His joint op-ed with Allawi and al-Essawi came with a list of political demands: “Mr. Maliki’s office must stop issuing directives to military units, making unilateral military appointments and seeking to influence the judiciary; his national security adviser must give up complete control over the Iraqi intelligence and national security agencies, which are supposed to be independent institutions but have become a virtual extension of Mr. Maliki’s Dawa party; and his Dawa loyalists must give up control of the security units that oversee the Green Zone and intimidate political opponents.”
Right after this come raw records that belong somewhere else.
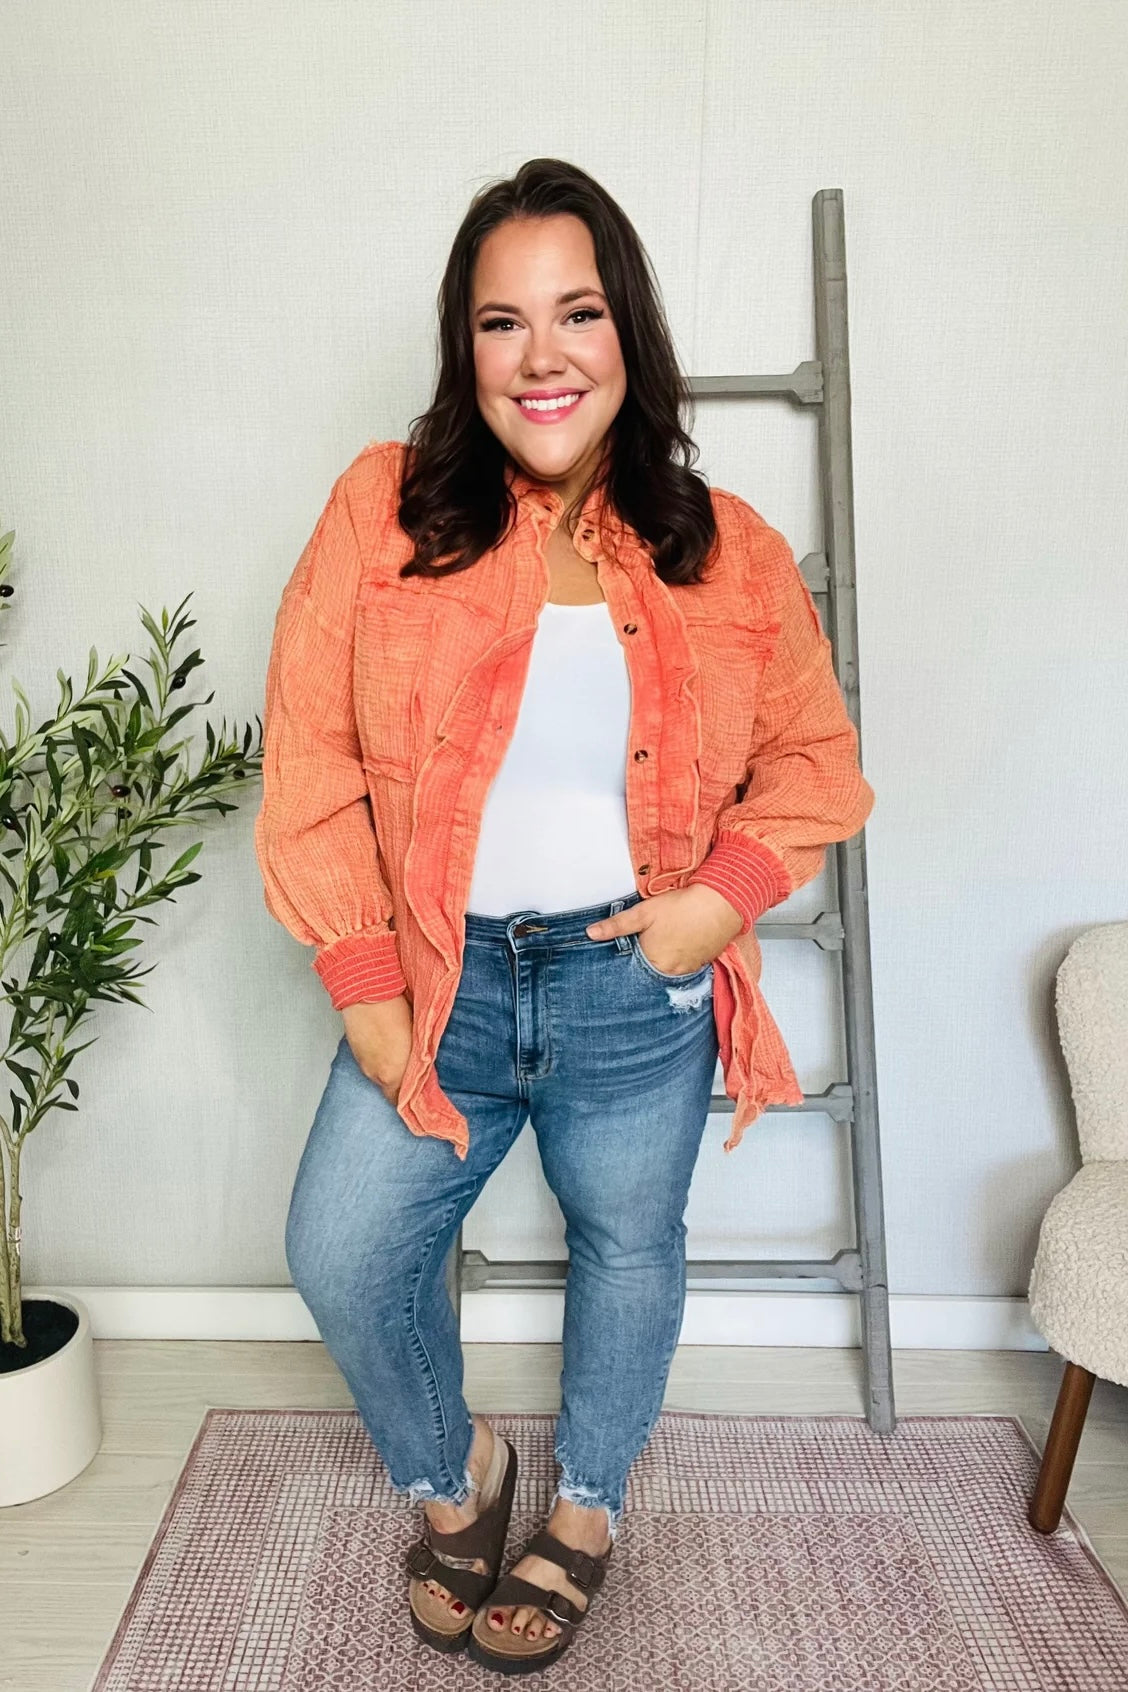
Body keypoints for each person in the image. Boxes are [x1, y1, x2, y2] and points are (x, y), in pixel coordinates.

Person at [254, 157, 875, 1674]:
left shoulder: (725, 548)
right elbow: (310, 755)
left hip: (629, 983)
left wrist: (711, 909)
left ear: (627, 331)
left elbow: (816, 763)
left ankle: (587, 1507)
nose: (543, 356)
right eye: (502, 321)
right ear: (463, 348)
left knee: (628, 1246)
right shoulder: (383, 510)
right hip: (435, 981)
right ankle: (456, 1472)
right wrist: (364, 983)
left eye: (577, 312)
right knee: (343, 1249)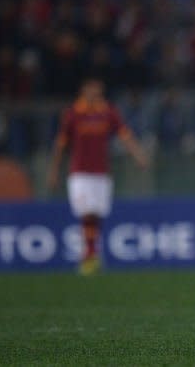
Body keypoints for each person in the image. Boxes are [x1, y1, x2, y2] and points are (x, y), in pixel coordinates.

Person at [47, 78, 148, 276]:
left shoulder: (107, 112)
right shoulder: (74, 113)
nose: (95, 94)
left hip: (101, 173)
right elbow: (61, 144)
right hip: (80, 173)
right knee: (86, 212)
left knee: (97, 214)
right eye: (91, 90)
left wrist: (138, 155)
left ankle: (92, 254)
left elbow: (124, 135)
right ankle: (90, 255)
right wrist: (54, 171)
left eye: (98, 90)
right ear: (83, 91)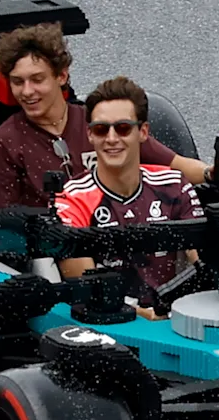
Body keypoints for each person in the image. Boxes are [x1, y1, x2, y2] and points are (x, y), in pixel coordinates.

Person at [0, 26, 206, 210]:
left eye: (37, 80)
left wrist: (214, 173)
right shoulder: (1, 142)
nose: (27, 92)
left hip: (122, 228)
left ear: (61, 76)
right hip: (53, 251)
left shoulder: (101, 123)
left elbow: (176, 165)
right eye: (18, 82)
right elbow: (2, 218)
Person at [48, 76, 202, 314]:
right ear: (89, 135)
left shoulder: (174, 184)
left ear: (143, 132)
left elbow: (203, 261)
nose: (111, 139)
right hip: (113, 322)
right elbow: (88, 292)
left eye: (122, 128)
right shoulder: (70, 200)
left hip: (177, 316)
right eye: (100, 129)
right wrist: (141, 314)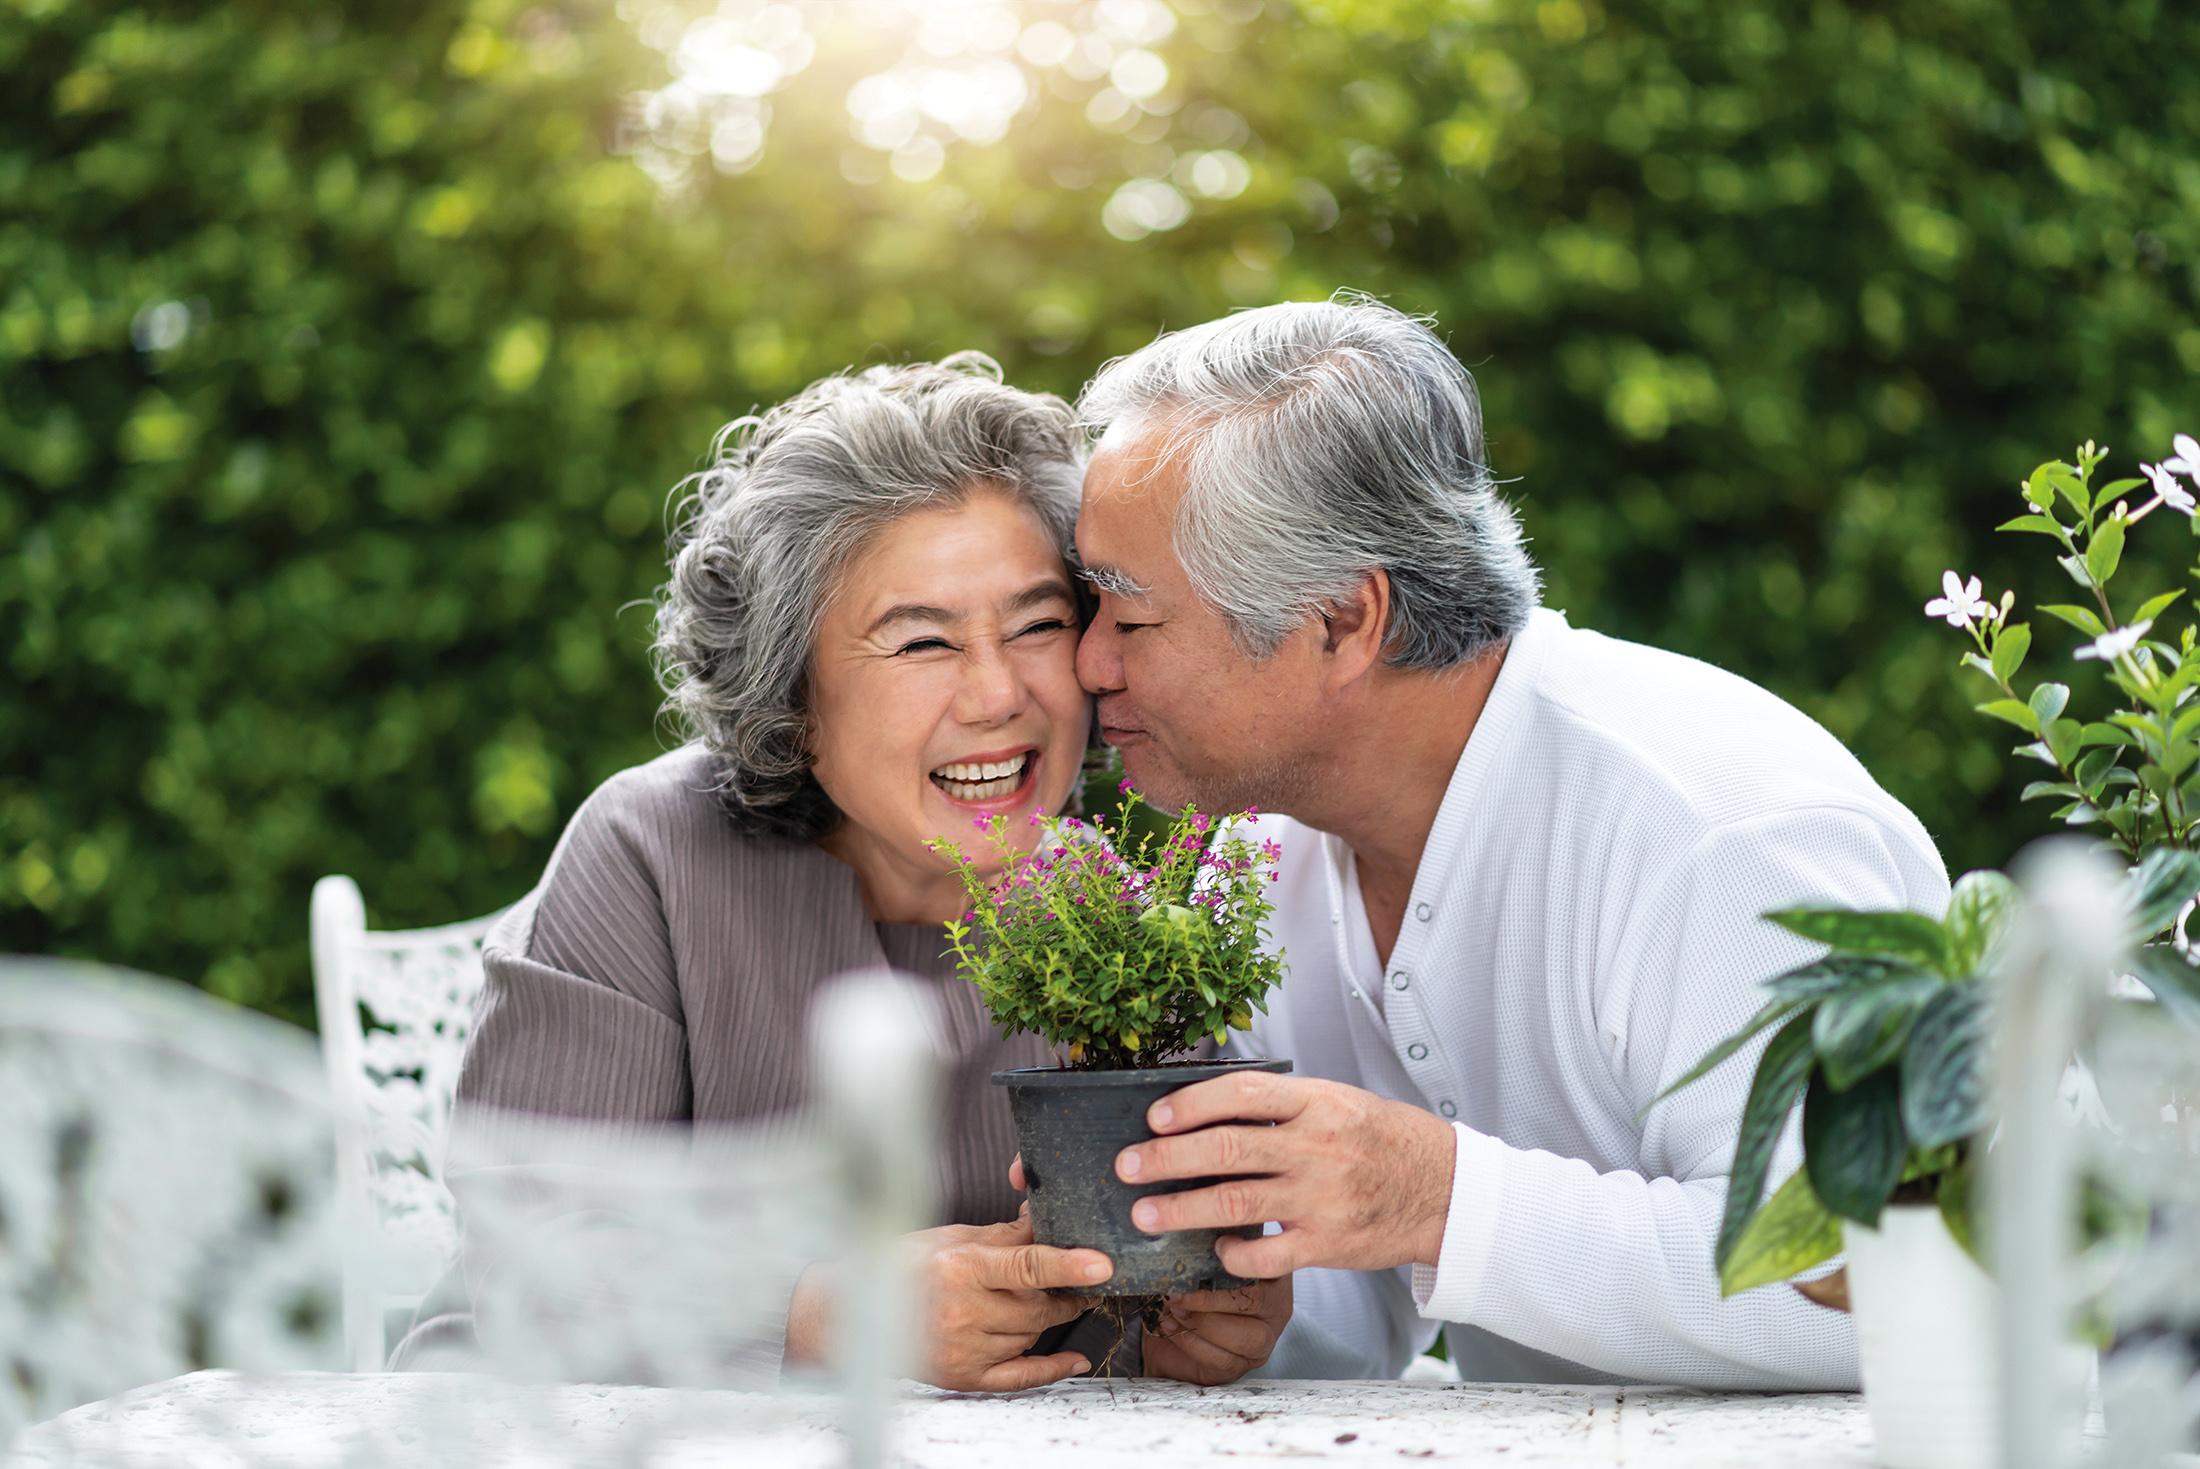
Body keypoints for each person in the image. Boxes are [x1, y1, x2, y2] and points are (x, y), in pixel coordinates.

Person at [1060, 294, 1949, 1388]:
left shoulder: (1723, 834)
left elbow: (1896, 1285)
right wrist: (1245, 1305)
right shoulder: (1266, 853)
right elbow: (1351, 1307)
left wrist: (1437, 1197)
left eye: (1128, 616)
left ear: (1343, 620)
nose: (1087, 664)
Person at [395, 355, 1282, 1388]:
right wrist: (816, 1314)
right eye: (919, 643)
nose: (998, 693)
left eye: (1038, 623)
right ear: (791, 696)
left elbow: (1140, 1312)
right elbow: (519, 1281)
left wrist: (1209, 1321)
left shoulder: (1101, 917)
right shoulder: (651, 855)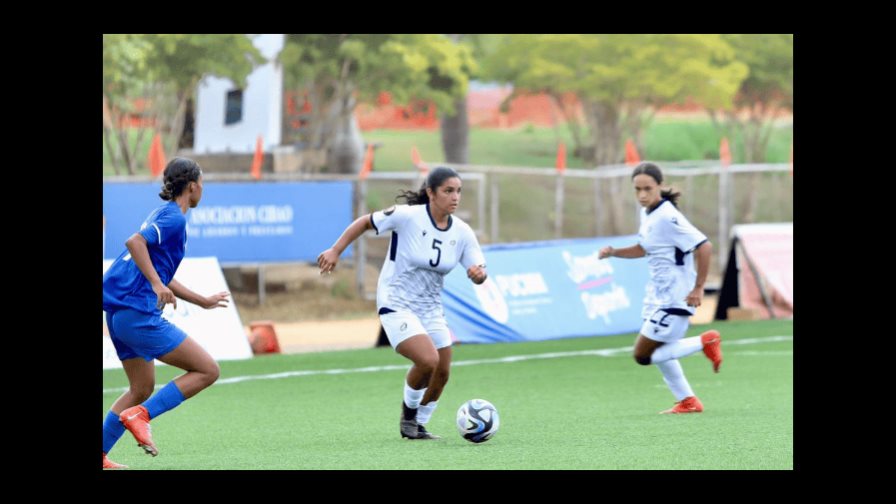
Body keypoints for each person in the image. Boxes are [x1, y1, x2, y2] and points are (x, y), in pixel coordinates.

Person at [317, 167, 487, 439]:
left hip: (430, 308)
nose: (455, 197)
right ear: (431, 193)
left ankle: (419, 424)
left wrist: (478, 274)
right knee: (428, 360)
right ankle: (408, 417)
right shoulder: (407, 216)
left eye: (458, 191)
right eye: (448, 191)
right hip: (396, 301)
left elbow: (477, 268)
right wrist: (336, 250)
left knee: (442, 371)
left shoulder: (463, 232)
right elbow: (364, 222)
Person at [102, 158, 229, 468]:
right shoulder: (174, 219)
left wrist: (201, 300)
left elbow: (157, 267)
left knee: (141, 388)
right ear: (192, 186)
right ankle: (141, 415)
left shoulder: (163, 214)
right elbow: (134, 243)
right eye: (202, 183)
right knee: (208, 370)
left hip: (120, 316)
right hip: (137, 313)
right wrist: (158, 285)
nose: (203, 189)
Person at [598, 162, 722, 414]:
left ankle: (705, 341)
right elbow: (644, 248)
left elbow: (704, 246)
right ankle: (687, 400)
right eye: (637, 189)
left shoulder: (668, 216)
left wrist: (698, 288)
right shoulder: (649, 214)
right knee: (661, 350)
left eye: (648, 189)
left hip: (675, 298)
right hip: (658, 296)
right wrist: (614, 252)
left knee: (642, 356)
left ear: (660, 186)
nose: (642, 195)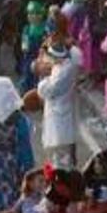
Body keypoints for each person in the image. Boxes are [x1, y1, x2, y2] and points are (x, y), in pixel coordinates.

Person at [37, 41, 80, 169]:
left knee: (60, 148)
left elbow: (50, 89)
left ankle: (62, 172)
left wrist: (42, 82)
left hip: (60, 114)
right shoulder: (62, 66)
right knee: (59, 148)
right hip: (60, 110)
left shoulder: (65, 71)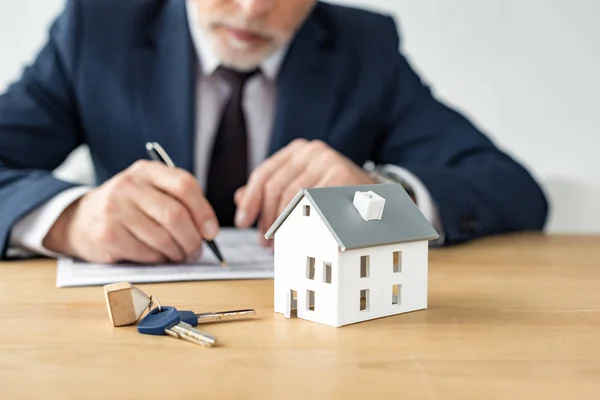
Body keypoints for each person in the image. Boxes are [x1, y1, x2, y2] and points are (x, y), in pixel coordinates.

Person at [0, 0, 548, 264]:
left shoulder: (365, 47)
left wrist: (381, 199)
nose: (253, 7)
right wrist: (68, 220)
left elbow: (513, 188)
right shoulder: (97, 28)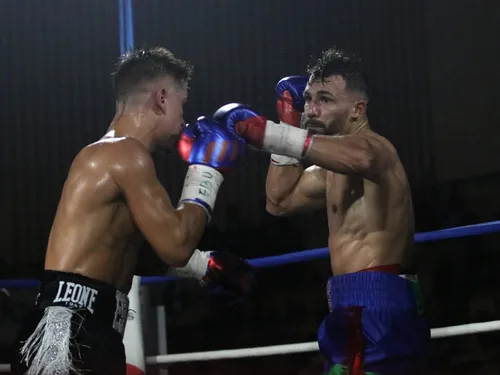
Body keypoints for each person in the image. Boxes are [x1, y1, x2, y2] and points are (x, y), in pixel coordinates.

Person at [11, 46, 252, 375]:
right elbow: (176, 245)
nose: (183, 119)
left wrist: (203, 267)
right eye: (182, 105)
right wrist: (207, 170)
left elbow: (128, 253)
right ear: (162, 98)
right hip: (68, 334)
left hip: (91, 329)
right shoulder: (126, 154)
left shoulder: (119, 158)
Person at [212, 48, 430, 374]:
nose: (311, 110)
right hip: (348, 303)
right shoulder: (330, 170)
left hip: (379, 303)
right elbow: (279, 202)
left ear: (358, 109)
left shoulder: (377, 148)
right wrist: (285, 125)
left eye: (325, 99)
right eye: (308, 99)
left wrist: (270, 133)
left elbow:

In spite of the mounting popular pressure against al-Maliki, Iraq’s Premier is unlikely to back down without the addition of external pressure. Nor will Sunnis be convinced by al-Maliki’s words - they must see concrete action towards national unity and power sharing. Understanding the need for outside assistance, Iraqiya’s political face welcomed Washington’s support for “another national conference to resolve the crisis.” Now the Obama administration must pursue a genuine policy of national reconciliation, a response that has yet to develop since 2010’s parliamentary election.
“The United States must make clear that a power-sharing government is the only viable option for Iraq and that American support for Mr. Maliki is conditional on his fulfilling the Erbil agreement and dissolving the unconstitutional entities through which he now rules. Likewise, American assistance to Iraq’s army, police and intelligence services must be conditioned on those institutions being representative of the nation rather than one sect or party.”
Counterproductive as increased publicity may appear, the White House must intensify its diplomacy and step deeper into Iraq’s political crisis. Tasking Vice President Joe Biden to coordinate a “dialogue” represents a failure in public diplomacy; Washington is too deep into al-Maliki’s regime to feign neutrality. The problem isn’t a failure to extend the presence of U.S. troops, as Hashimi observed: “It’s not that they left too early. In fact, they left too late. The problem is what they have left behind.”
American favoritism for al-Maliki is the root of U.S. instability.
“We are glad that your brave soldiers have made it home for the holidays and we wish them peace and happiness. But as Iraq once again teeters on the brink, we respectfully ask America’s leaders to understand that unconditional support for Mr. Maliki is pushing Iraq down the path to civil war.”
Last month U.S. officials heralded a “new opportunity” as the last combat troops exited Iraq, seemingly oblivious to al-Maliki’s ongoing consolidation of power. The Obama administration has yet to abandon this political narrative despite a vocal Sunni reaction to al-Maliki’s reception at the White House, and the subsequent crisis surrounding Hashimi, Deputy Premier Saleh al-Mutlak and Iraqiya in general. Ultimately the White House doesn’t want to be seen as active because its officials want Iraq to fade away, but this process will keep the war in U.S. consciousness.
“Unless America acts rapidly to help create a successful unity government,” Iraqiya’s leadership warns, “Iraq is doomed.”